Exactly the lines starting at the line containing "ring dip: (956, 668)" and ending at the line containing "middle mcp: (967, 744)" are to be written out from the listing below, both included.
SUPPLIED ENTRIES section start
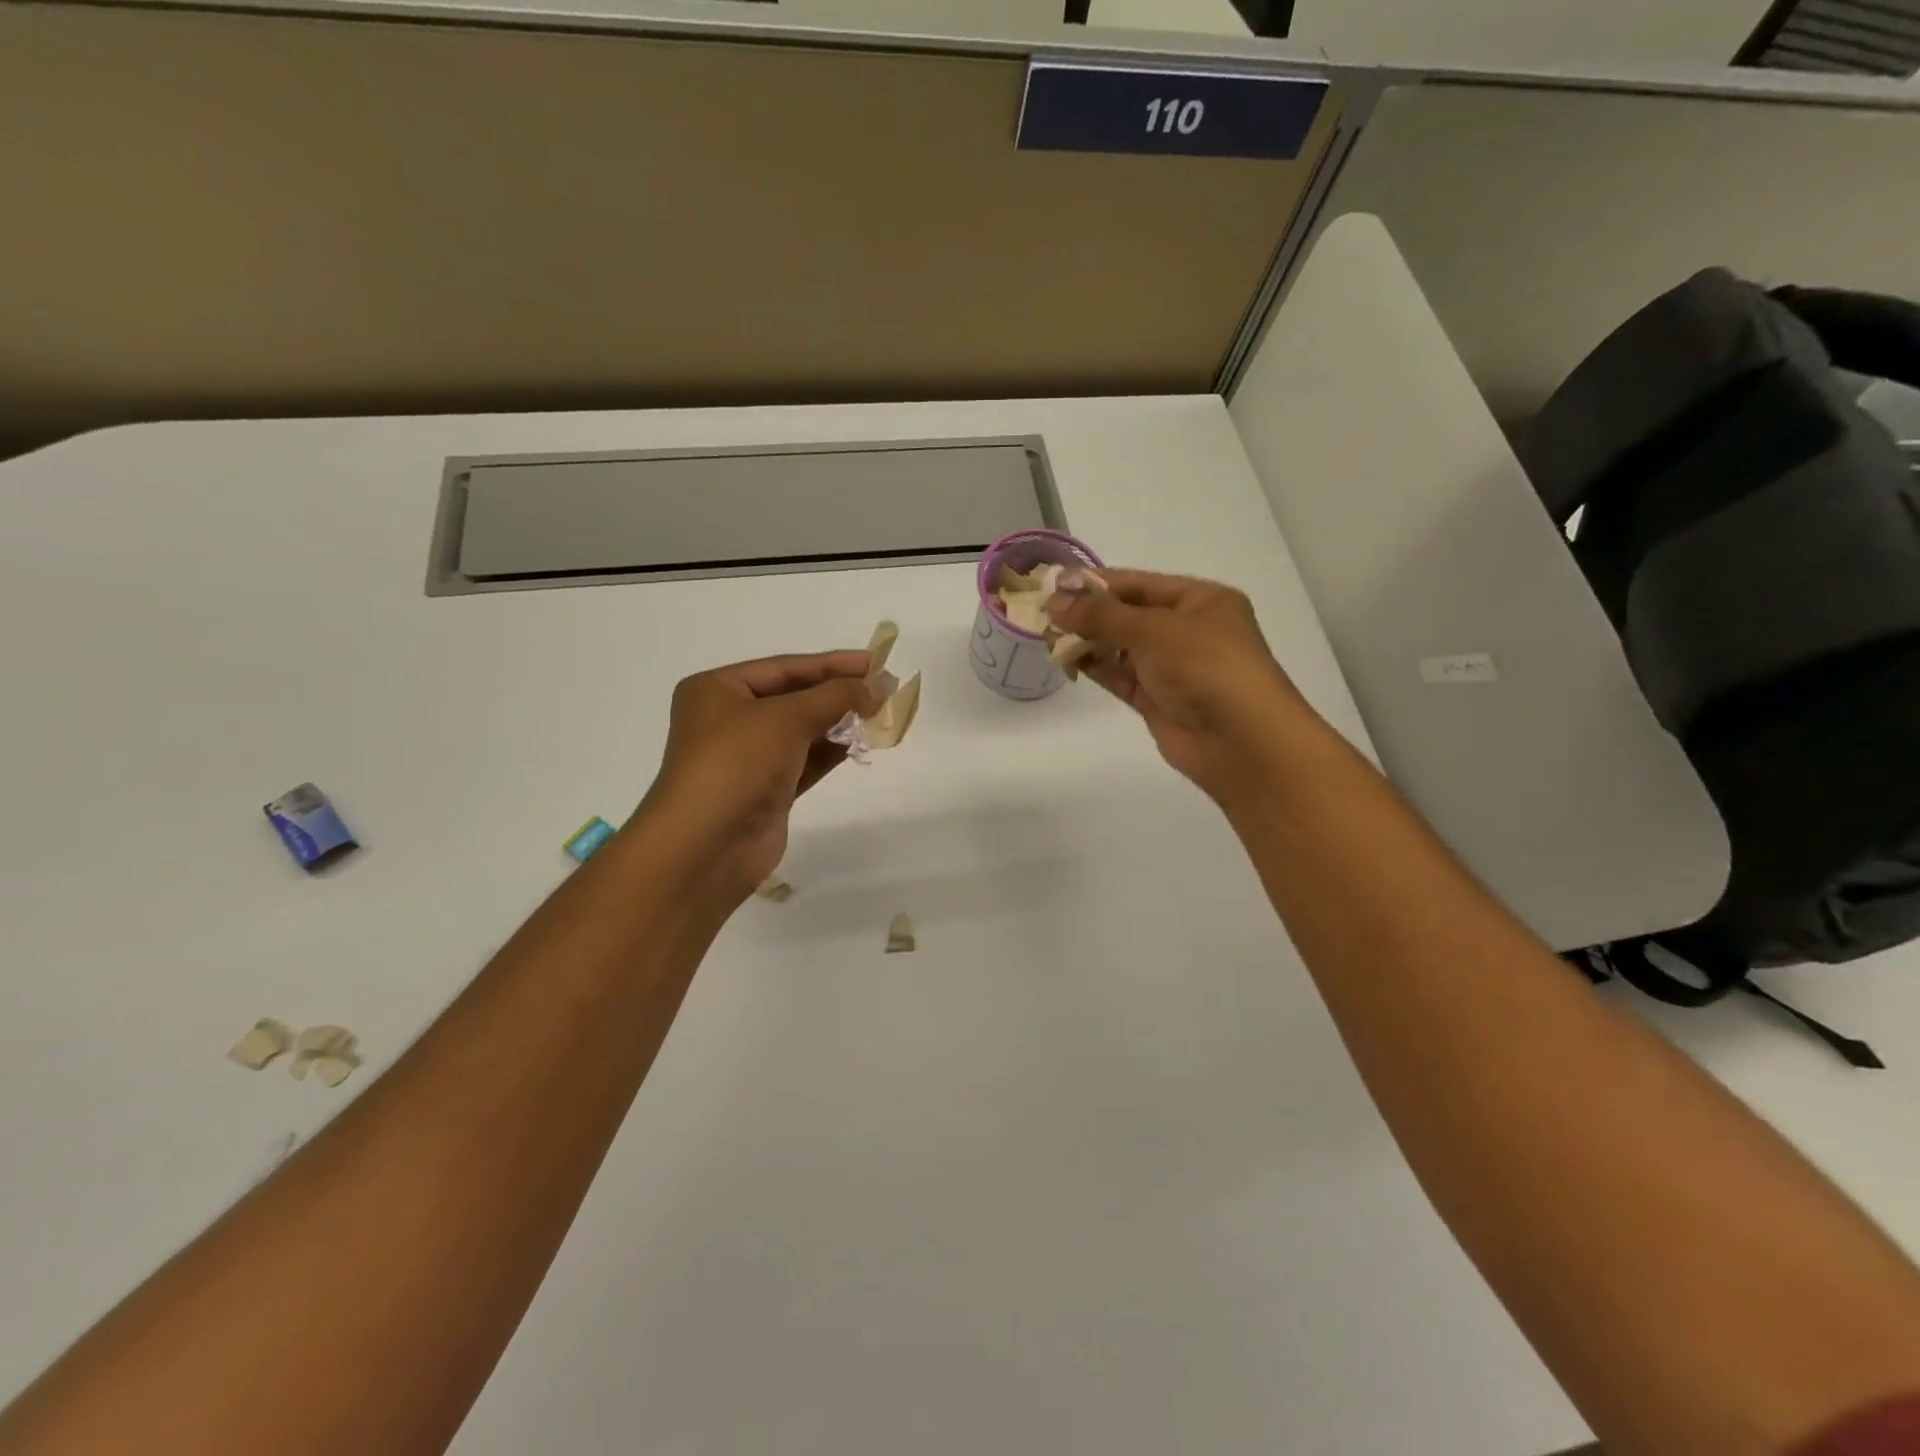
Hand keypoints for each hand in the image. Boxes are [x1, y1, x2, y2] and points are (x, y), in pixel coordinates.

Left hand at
SUPPLIED ENTRIES section end
SUPPLIED ENTRIES section start
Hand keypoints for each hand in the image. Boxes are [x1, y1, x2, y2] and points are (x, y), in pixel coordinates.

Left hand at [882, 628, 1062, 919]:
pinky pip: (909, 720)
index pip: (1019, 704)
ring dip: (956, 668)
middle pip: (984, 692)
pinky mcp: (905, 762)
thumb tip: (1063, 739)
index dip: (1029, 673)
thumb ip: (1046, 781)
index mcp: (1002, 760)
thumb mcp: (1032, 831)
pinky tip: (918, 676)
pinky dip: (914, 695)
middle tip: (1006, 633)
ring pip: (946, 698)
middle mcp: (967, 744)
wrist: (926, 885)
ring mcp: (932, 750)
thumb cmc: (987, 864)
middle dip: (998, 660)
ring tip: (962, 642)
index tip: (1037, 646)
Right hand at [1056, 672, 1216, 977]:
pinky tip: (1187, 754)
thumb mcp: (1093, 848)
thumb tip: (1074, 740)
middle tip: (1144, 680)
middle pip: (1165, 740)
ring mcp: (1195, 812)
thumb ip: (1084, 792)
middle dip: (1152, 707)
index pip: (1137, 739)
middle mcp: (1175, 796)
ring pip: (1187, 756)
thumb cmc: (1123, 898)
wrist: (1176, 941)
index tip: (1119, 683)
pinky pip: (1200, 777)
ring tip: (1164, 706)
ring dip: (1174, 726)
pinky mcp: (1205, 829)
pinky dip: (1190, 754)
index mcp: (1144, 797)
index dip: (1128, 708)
SUPPLIED ENTRIES section end
SUPPLIED ENTRIES section start
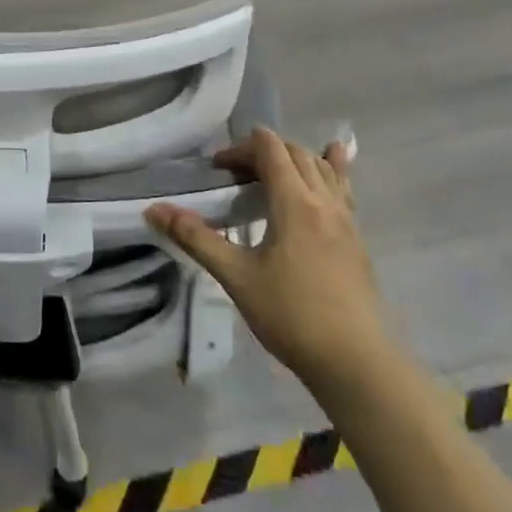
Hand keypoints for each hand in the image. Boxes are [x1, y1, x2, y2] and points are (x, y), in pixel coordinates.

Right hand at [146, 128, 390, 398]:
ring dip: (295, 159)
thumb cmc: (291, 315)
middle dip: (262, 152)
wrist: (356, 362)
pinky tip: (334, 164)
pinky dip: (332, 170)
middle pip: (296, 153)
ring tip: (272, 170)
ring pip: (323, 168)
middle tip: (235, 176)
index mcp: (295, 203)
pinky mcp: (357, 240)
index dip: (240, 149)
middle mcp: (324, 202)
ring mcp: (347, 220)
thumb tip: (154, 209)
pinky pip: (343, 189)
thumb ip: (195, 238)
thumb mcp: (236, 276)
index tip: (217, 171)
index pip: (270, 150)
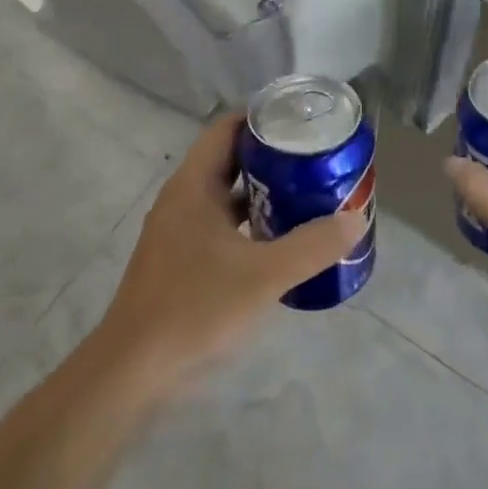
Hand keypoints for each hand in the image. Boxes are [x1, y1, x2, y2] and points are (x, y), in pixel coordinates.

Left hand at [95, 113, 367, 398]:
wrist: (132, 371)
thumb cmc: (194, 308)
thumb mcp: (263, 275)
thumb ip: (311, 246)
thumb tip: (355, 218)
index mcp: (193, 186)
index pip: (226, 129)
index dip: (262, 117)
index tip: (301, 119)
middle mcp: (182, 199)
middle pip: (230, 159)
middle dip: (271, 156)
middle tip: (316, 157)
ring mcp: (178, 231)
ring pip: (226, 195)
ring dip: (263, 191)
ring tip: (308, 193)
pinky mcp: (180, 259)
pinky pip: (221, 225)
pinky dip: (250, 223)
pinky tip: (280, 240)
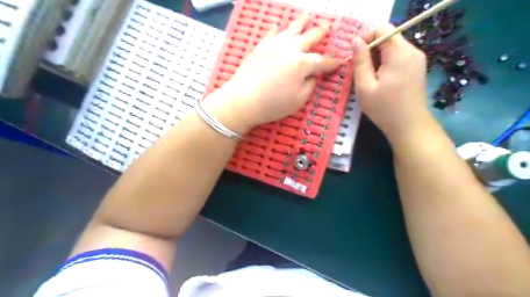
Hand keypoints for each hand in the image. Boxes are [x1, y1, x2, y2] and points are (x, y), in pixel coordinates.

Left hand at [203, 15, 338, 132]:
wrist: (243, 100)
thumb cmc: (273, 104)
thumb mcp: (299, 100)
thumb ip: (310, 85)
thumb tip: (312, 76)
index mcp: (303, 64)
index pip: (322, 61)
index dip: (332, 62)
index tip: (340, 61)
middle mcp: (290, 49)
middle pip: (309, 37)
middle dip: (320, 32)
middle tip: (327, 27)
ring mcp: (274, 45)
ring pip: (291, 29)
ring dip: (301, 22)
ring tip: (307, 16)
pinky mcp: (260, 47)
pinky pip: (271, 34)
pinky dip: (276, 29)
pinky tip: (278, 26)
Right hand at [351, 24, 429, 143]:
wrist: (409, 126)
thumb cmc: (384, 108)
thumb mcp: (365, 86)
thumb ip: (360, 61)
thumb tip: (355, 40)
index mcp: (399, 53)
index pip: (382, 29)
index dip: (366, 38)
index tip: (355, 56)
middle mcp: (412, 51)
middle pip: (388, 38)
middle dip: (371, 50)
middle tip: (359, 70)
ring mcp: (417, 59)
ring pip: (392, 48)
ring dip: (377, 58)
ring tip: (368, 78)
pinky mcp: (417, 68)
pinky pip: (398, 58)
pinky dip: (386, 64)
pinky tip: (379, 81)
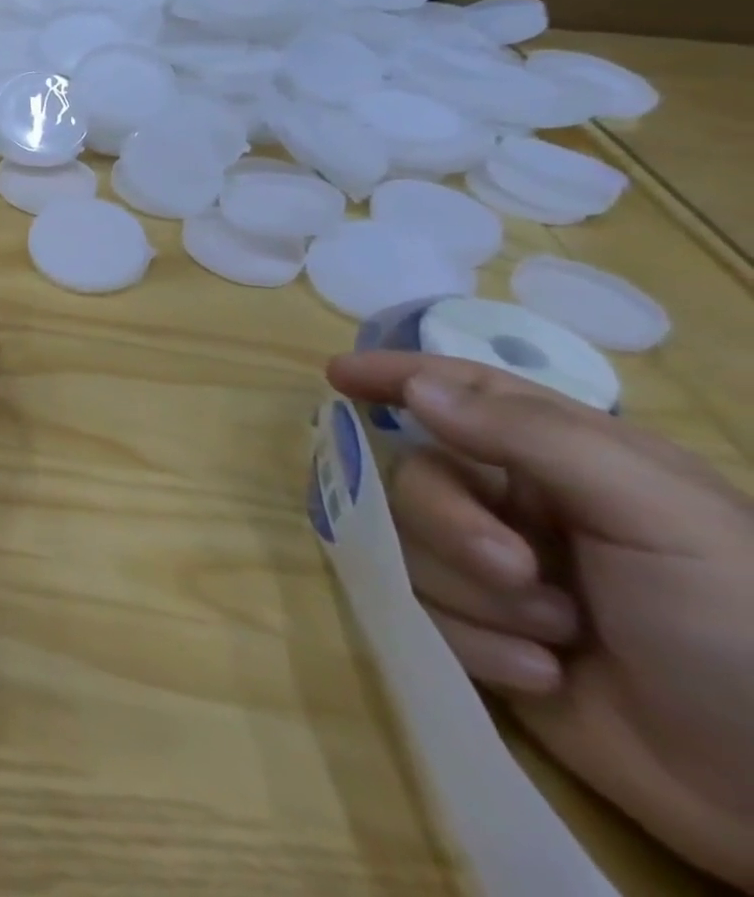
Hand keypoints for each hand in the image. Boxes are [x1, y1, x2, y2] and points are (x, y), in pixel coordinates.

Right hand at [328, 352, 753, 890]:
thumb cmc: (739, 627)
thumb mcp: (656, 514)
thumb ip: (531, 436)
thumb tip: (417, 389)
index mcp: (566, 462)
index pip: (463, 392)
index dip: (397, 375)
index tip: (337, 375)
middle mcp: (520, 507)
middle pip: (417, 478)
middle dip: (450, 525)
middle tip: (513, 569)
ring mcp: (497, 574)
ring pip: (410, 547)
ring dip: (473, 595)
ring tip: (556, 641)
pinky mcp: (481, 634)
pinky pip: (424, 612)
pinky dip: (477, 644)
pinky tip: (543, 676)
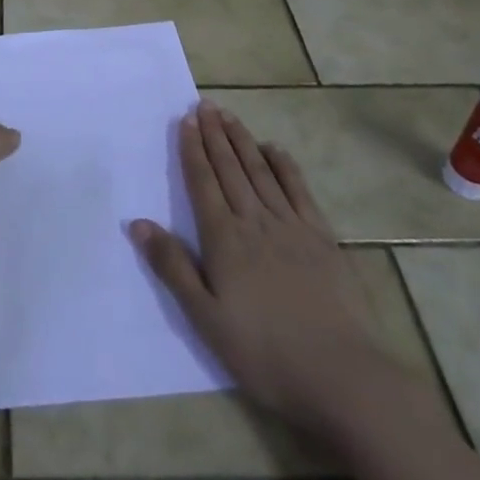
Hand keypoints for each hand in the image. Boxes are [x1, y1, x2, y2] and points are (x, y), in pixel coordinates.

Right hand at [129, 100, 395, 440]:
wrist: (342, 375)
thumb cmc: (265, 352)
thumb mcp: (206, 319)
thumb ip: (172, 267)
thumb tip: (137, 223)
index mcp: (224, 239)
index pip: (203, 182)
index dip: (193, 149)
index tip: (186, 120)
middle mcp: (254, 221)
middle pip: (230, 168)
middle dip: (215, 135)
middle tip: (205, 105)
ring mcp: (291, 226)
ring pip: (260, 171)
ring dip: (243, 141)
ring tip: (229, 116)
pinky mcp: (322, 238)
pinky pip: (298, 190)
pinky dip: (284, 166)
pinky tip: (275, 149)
SUPPLIED ENTRIES section end
SOLUTION TO THIS TASK:
ring dip: (956, 668)
middle pip: (984, 692)
pinky mcp: (905, 762)
thumb tip: (1063, 739)
index dip: (1029, 673)
thumb ip: (1046, 781)
index mcp: (1002, 760)
thumb mcp: (1032, 831)
pinky tip: (918, 676)
pinky dip: (914, 695)
middle tip: (1006, 633)
ring pip: (946, 698)
middle mcp: (967, 744)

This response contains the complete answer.